### What the task asks
For the records below, print the lines from the line with "we encounter a" through the line with "Riders on one" exactly as written; include both end lines and exclude the rest.

### Material for this exercise
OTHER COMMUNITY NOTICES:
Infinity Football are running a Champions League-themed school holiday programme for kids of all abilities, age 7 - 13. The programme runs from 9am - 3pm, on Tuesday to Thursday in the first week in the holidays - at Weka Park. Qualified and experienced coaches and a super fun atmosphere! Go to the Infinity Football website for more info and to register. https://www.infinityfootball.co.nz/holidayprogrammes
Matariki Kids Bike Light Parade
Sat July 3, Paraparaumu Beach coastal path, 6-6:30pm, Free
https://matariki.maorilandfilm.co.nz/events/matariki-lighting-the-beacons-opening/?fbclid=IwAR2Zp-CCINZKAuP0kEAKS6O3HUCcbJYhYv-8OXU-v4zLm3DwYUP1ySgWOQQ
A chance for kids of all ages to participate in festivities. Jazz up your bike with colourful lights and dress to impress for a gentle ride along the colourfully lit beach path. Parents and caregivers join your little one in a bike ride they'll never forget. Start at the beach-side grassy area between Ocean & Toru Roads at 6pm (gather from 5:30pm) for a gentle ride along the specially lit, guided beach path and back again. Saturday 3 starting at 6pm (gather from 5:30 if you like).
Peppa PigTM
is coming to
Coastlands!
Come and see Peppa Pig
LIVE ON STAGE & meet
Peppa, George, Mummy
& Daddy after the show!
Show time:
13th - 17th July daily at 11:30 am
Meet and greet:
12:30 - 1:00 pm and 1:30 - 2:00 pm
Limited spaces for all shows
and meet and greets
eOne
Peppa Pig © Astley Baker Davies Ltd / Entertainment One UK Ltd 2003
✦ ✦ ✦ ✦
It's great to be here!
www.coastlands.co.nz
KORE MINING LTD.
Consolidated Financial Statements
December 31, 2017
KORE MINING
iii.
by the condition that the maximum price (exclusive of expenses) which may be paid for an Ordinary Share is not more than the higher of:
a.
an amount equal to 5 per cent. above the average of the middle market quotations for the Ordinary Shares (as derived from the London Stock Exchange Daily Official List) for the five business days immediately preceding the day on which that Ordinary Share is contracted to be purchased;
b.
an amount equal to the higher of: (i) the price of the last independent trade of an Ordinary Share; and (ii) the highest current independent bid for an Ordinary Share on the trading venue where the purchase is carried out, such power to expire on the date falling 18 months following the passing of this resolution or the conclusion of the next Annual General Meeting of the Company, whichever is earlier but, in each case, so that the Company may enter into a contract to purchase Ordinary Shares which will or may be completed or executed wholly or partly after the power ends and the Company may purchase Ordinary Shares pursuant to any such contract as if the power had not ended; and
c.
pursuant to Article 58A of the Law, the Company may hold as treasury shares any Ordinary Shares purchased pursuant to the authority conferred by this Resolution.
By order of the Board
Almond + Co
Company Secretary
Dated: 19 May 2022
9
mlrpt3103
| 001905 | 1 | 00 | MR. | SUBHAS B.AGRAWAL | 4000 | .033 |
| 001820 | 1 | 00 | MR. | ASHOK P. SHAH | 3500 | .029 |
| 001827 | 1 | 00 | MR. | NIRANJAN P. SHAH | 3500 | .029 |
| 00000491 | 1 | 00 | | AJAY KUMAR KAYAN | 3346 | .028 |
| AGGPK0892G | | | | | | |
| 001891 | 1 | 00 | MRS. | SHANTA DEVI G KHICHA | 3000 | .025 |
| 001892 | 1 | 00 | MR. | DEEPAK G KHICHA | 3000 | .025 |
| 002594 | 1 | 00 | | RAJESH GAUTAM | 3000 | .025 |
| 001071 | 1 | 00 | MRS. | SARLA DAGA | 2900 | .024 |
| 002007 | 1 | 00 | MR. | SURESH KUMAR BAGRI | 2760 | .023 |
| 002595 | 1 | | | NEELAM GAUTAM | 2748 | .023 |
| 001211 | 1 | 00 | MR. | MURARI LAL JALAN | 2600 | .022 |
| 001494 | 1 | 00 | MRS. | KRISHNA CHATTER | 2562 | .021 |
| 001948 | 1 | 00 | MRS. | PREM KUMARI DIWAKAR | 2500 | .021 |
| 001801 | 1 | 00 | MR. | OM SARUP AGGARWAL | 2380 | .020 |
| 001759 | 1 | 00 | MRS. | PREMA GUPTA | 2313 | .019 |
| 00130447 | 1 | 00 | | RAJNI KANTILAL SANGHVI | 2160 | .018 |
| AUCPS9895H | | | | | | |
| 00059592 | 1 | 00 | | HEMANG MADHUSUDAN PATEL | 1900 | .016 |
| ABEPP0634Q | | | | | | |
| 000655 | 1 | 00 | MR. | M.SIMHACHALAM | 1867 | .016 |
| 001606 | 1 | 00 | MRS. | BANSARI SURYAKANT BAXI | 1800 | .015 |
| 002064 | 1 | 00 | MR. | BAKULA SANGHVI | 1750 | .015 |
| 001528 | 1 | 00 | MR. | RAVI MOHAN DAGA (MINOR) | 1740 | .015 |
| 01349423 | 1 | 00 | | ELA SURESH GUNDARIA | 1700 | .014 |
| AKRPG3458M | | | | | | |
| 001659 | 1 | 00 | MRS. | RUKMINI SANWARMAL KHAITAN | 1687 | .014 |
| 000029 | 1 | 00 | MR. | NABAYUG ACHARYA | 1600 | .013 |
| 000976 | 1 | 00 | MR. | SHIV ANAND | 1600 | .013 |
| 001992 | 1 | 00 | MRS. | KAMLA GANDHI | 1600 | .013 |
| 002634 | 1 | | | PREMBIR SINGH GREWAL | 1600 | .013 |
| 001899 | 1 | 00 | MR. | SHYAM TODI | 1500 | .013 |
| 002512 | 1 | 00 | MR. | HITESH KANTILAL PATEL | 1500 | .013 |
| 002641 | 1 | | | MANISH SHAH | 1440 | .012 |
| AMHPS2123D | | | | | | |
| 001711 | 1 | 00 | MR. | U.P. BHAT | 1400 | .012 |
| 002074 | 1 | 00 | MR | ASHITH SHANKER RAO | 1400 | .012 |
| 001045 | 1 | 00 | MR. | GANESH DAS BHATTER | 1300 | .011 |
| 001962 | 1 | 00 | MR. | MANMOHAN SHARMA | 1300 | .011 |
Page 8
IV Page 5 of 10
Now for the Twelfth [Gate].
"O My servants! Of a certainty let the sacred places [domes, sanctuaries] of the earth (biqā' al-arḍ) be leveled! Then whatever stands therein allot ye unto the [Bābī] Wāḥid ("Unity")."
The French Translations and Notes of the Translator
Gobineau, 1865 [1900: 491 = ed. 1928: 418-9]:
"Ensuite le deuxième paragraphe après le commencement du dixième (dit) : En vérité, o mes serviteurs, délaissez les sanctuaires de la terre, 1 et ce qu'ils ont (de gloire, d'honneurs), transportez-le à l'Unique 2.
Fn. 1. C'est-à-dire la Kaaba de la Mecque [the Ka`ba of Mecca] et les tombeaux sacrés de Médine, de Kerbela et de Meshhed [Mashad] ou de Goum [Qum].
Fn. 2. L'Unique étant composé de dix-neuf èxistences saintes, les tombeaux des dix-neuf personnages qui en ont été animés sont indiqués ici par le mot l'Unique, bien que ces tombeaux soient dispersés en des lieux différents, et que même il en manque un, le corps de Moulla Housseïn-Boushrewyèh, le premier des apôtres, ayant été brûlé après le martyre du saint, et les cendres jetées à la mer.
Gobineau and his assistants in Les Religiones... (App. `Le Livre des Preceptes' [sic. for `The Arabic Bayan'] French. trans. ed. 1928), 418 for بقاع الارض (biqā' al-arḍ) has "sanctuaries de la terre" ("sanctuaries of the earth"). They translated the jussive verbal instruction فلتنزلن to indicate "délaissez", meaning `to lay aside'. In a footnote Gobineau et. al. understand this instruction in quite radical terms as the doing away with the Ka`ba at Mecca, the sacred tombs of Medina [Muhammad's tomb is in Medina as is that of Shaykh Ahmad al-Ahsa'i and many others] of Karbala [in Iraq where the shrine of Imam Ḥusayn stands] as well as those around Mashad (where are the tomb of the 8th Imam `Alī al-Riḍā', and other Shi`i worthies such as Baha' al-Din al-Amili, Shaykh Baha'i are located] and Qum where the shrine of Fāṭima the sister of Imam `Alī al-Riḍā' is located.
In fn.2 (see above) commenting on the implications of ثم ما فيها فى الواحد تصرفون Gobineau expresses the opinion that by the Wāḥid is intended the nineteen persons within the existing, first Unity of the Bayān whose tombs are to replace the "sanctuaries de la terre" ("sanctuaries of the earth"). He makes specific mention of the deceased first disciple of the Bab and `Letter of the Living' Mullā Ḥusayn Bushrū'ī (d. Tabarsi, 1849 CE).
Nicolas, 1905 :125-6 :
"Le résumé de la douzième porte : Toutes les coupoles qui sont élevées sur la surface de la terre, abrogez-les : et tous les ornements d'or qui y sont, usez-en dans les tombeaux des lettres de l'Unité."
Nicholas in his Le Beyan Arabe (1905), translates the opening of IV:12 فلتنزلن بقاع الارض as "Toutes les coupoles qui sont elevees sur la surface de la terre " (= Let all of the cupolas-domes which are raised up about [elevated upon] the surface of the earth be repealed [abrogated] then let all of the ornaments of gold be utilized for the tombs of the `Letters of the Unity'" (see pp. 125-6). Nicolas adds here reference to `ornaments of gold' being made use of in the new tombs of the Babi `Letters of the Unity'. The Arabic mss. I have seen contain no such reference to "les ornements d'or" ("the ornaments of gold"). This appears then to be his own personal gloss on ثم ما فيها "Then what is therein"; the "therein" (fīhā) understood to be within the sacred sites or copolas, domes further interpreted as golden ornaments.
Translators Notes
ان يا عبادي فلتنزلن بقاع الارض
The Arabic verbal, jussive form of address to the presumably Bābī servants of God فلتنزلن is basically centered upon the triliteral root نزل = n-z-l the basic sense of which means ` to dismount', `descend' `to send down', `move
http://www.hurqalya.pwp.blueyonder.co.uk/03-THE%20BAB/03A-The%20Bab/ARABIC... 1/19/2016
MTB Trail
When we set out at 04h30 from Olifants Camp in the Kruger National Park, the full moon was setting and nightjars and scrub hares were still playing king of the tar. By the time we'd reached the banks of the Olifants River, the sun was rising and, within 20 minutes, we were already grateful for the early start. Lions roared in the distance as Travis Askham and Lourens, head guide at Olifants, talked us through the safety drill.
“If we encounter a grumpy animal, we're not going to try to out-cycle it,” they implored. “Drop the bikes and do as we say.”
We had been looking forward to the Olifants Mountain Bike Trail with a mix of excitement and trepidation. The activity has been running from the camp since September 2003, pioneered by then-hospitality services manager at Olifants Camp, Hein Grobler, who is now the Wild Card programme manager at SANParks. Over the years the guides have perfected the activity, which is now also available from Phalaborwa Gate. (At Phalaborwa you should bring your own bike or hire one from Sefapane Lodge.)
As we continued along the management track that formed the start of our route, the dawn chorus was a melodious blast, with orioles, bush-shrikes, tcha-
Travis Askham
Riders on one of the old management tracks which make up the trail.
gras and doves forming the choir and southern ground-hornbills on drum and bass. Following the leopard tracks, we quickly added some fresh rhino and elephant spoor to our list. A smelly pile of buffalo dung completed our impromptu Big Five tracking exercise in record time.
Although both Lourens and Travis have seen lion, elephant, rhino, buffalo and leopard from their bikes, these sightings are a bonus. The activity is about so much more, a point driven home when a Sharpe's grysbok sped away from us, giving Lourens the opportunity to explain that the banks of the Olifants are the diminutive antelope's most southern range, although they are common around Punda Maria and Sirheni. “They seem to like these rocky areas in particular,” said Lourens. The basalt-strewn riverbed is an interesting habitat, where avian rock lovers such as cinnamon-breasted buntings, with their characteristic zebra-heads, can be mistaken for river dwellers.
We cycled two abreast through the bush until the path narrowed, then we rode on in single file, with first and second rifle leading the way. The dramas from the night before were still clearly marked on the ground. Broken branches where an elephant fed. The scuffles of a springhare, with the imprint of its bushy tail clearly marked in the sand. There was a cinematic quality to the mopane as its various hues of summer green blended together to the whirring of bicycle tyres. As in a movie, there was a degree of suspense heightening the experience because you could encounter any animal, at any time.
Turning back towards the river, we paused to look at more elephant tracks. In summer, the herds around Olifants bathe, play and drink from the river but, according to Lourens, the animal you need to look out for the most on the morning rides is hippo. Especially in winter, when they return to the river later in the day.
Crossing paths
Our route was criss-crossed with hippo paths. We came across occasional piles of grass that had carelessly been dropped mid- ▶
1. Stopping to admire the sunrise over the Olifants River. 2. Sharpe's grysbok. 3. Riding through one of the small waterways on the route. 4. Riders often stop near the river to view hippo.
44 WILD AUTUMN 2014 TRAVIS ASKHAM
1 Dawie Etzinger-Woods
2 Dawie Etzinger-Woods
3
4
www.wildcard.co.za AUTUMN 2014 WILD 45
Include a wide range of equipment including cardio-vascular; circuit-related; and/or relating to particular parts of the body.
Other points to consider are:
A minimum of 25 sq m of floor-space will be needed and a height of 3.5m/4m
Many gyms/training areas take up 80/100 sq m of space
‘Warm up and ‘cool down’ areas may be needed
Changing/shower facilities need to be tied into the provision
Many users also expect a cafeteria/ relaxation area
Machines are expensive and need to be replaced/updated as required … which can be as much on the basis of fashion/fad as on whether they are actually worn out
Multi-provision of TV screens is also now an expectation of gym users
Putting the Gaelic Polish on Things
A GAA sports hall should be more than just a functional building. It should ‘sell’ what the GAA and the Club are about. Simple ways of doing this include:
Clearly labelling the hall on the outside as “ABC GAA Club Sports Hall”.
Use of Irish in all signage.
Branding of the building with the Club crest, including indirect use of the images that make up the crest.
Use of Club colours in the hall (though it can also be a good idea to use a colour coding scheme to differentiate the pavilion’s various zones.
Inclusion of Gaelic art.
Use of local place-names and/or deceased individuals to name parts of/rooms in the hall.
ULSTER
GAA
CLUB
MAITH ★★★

### Exercise answer
“If we encounter a grumpy animal, we're not going to try to out-cycle it,” they implored. “Drop the bikes and do as we say.”
We had been looking forward to the Olifants Mountain Bike Trail with a mix of excitement and trepidation. The activity has been running from the camp since September 2003, pioneered by then-hospitality services manager at Olifants Camp, Hein Grobler, who is now the Wild Card programme manager at SANParks. Over the years the guides have perfected the activity, which is now also available from Phalaborwa Gate. (At Phalaborwa you should bring your own bike or hire one from Sefapane Lodge.)
As we continued along the management track that formed the start of our route, the dawn chorus was a melodious blast, with orioles, bush-shrikes, tcha-
Travis Askham
Riders on one of the old management tracks which make up the trail.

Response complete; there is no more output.